Since pictures are not part of the copy, please output only the lines from the one with "vase: present [17,202,69,276]" through the end of the data below, exactly as written.

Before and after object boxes
----------------
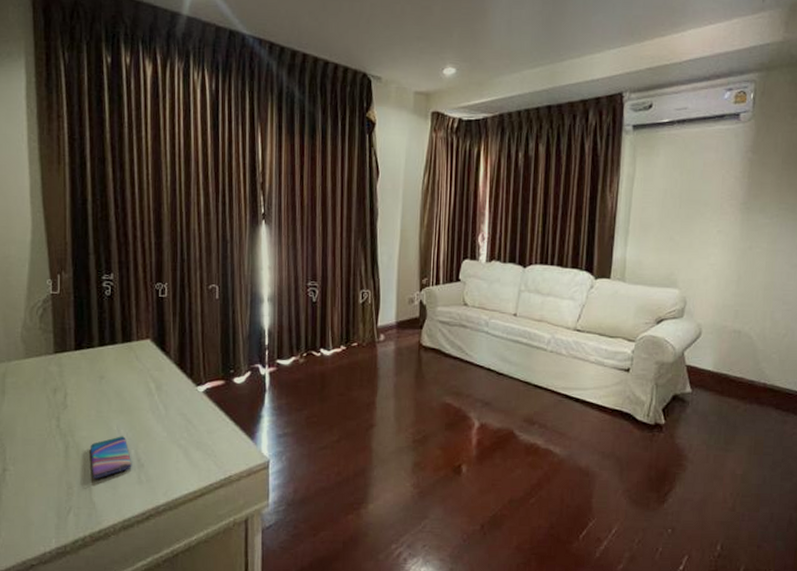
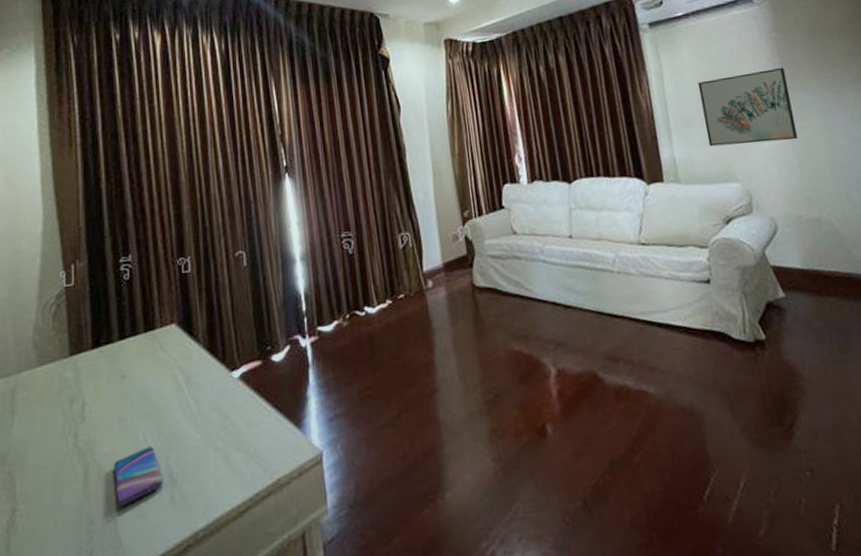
wall art: none [660,188,750,257] -> present [697,67,798,147]

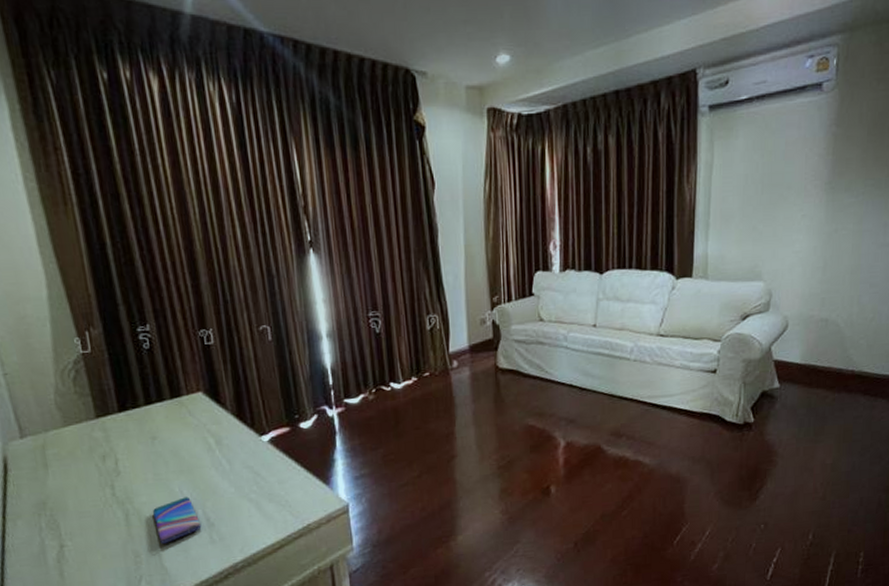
wall art: present [697,67,798,147] -> none [743,165,834,245]

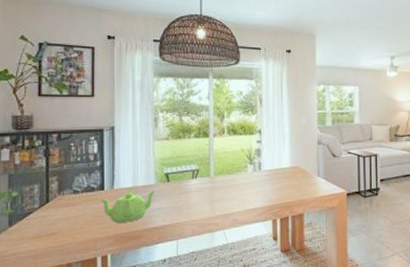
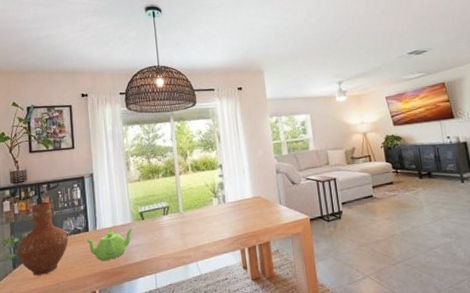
vase: none [15,154,79,235] -> present [17,202,69,276]

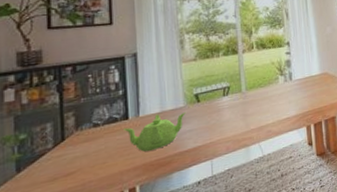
vase: present [17,202,69,276] -> none [24,87,101,178]

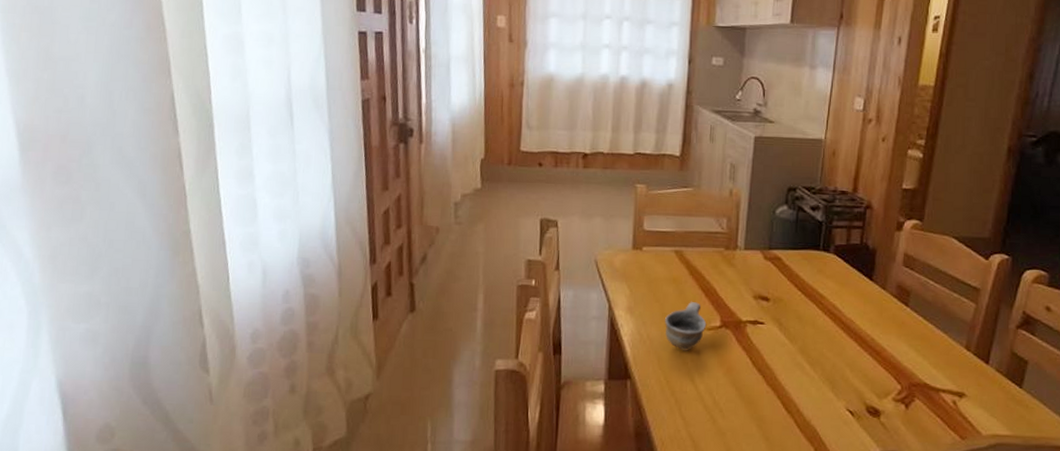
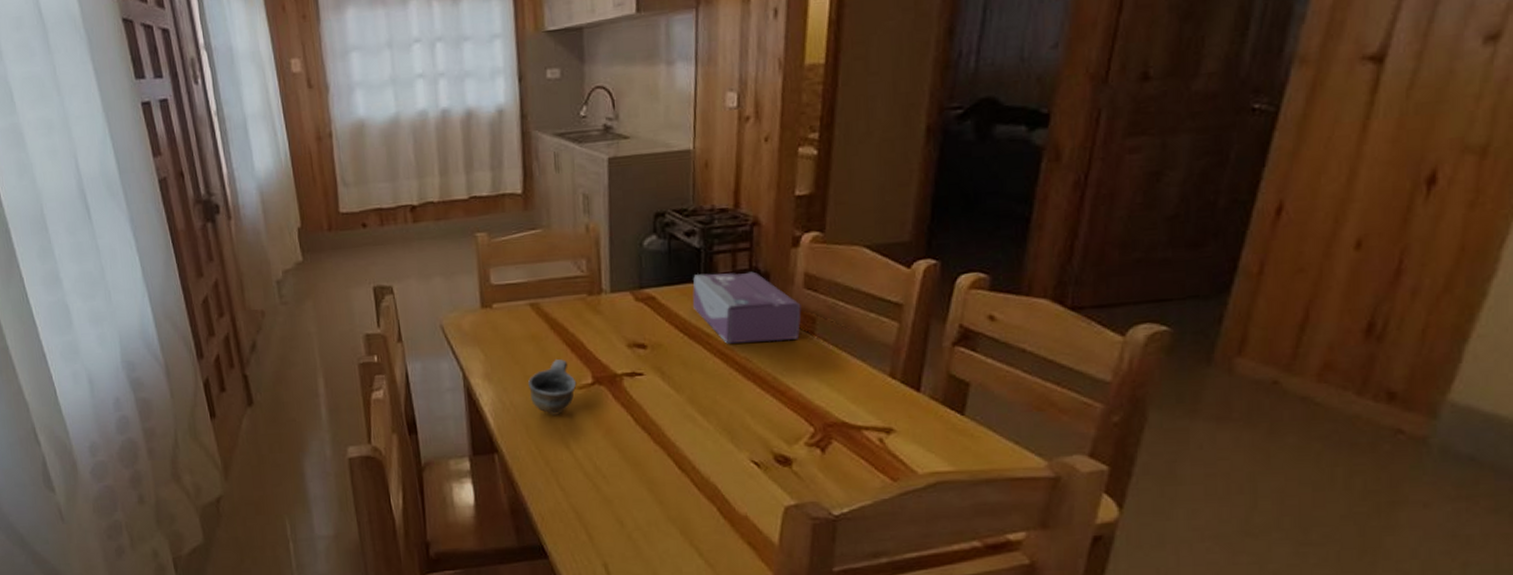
tissue box: none [812,243,899,309] -> present [692,271,802,344]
----------------
## [EXPECTED ANSWER]
vase: present [17,202,69,276] -> none [24,87,101,178]

tissue box: none [812,243,899,309] -> present [692,271,802,344]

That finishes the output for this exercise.